Painting the wrong picture

“ And I think my head is burning, & in a way I’m yearning, to be done with all this measuring of proof…“ Dr Nick Cave sums it up well. For want of a diagnostic test for fibromyalgia, the malaise is investigated by a process of elimination. This takes years, and an average of 3.7 doctors shopped (since the majority consider their training inadequate for the purposes of diagnosis : Perrot & Choy, 2012). Sponsored studies paint the illusion of progress towards a solution. Announcements of conclusions are promoted in the media with ‘Breakthrough’ in the headline, yet FM remains a syndrome of unknown causality. The diagnostic criteria of the 1990 American College of Rheumatologists for specified points of pain was loosened somewhat in 2010, and cynics point to the opportunity thus afforded for a greater market. With no prospects for a cure, palliative medications represent a secure financial investment for pharma with each and every case.

13-Things-Mentally-Strong-People-Dont-DoBuffington and Hackshaw et al described in the august journal (Aug 2013) of the Royal Society of Chemistry a promising analysis for catabolites in blood, explaining “Because accurate FM diagnosis is so crucial for improved patient outcomes, reliable disease markers are urgently needed.” Unfortunately, in excluding fibromyalgia from the Flinders University immunological bloods bank that opportunity for investigations is closed. Prof Roberts-Thomson justifies the selectivity on the grounds of funding. So let’s look at the business case. If Australian prevalence is assumed typical at 3% (let’s ignore the advice by the Mayo clinic that diagnosed patients are only the ¼ tip of an iceberg) there’s 0.6 million sufferers here. Dr Guymer surveyed Monash outpatients to find 41% were on disability due to FM, and if we take the income protection lower limit of $3000/month as a minimum loss in productivity then $20m per day is an extremely conservative estimate of the cost to this nation. That’s a lot of research dollars.
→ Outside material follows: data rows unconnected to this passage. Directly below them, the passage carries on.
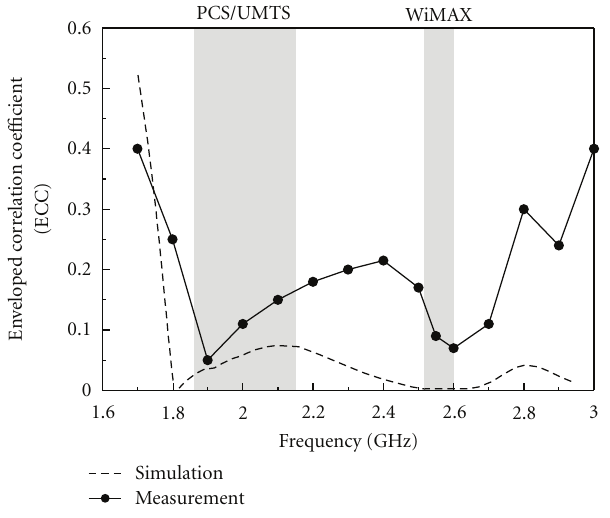
Figure 7: Simulated and measured ECC.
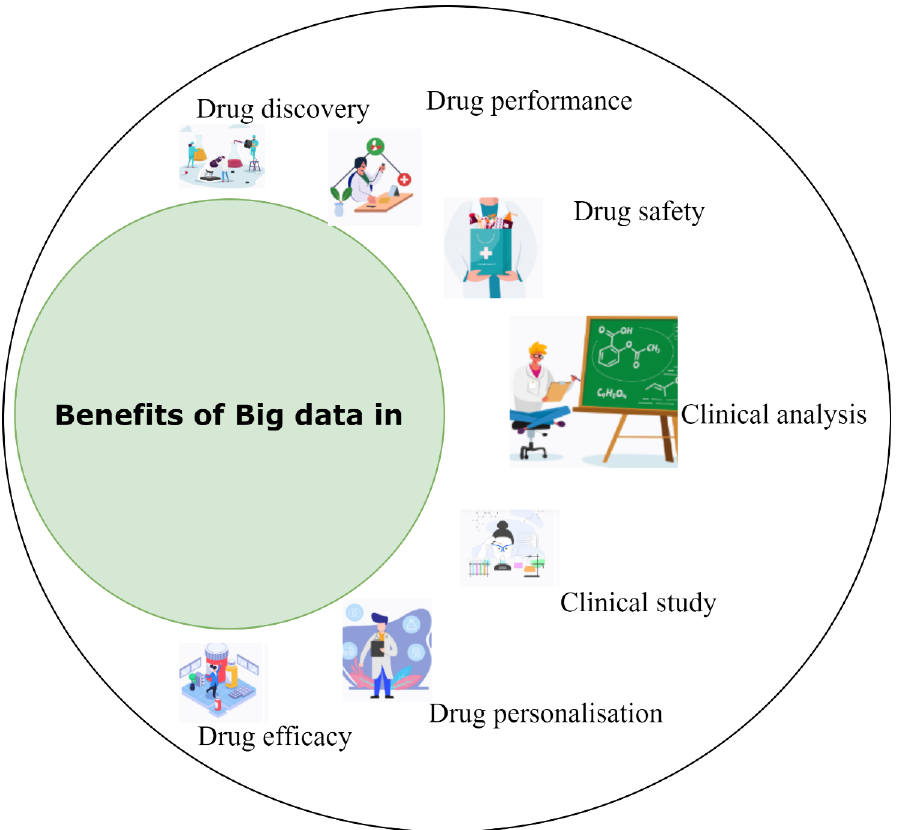
Figure 4. Benefits of BD in Pharmacology, Toxicology and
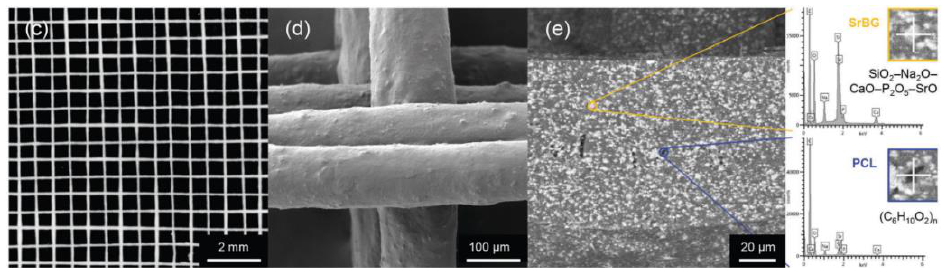
Figure 11. ( a ) Schematic diagram of the MEW process using an applied pressure ( ∆ P) to extrude a molten polymer or polymer solution through a nozzle with a radius R and a length L to a moving collector plate. ( b ) Visualization of the MEW device. ( c – e ) SEM image of microfiber morphology. Reproduced from [165].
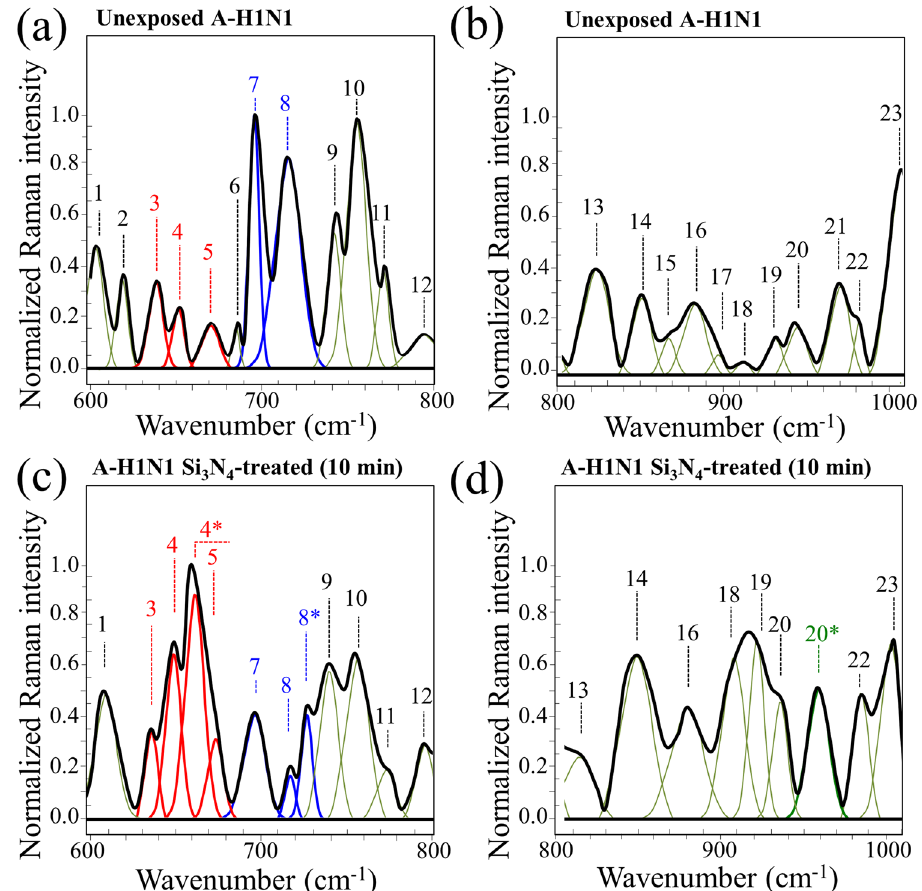
Figure 8. Deconvoluted Raman spectra in the frequency ranges 600–800 cm −1 ( a ) and 800–1000 cm −1 ( b ), as collected in situ on a sample of pristine Influenza A H1N1 virus; in ( c ) and ( d ), Raman spectra are given in the same frequency intervals, respectively, as collected on virions exposed for 10 min to a 15 wt.% Si 3 N 4 dispersion in aqueous solution. The deconvoluted Raman bands, labeled from 1 to 24, are listed according to their frequency at maximum and classified with respect to their vibrational origins in Tables S-I and S-II of the Supplementary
Looking in the wrong places is condemned as unethical waste of resource by Sir Iain Chalmers, knighted for services to medical ethics : “The pharmaceutical industry, for example, does research for its primary need – to fulfill its overriding responsibility to shareholders to make a profit…… Yet only rarely in recent decades has this commercially targeted approach led to important new treatments, even for ‘mass market’ disorders. Rather, within groups of drugs, industry has usually produced many very similar compounds – so-called ‘me-too’ drugs.” His book Testing Treatments is readily accessible, in its entirety.

Quite a clever illusion being created by the healthcare industry, which really doesn’t seem to be up to the challenge.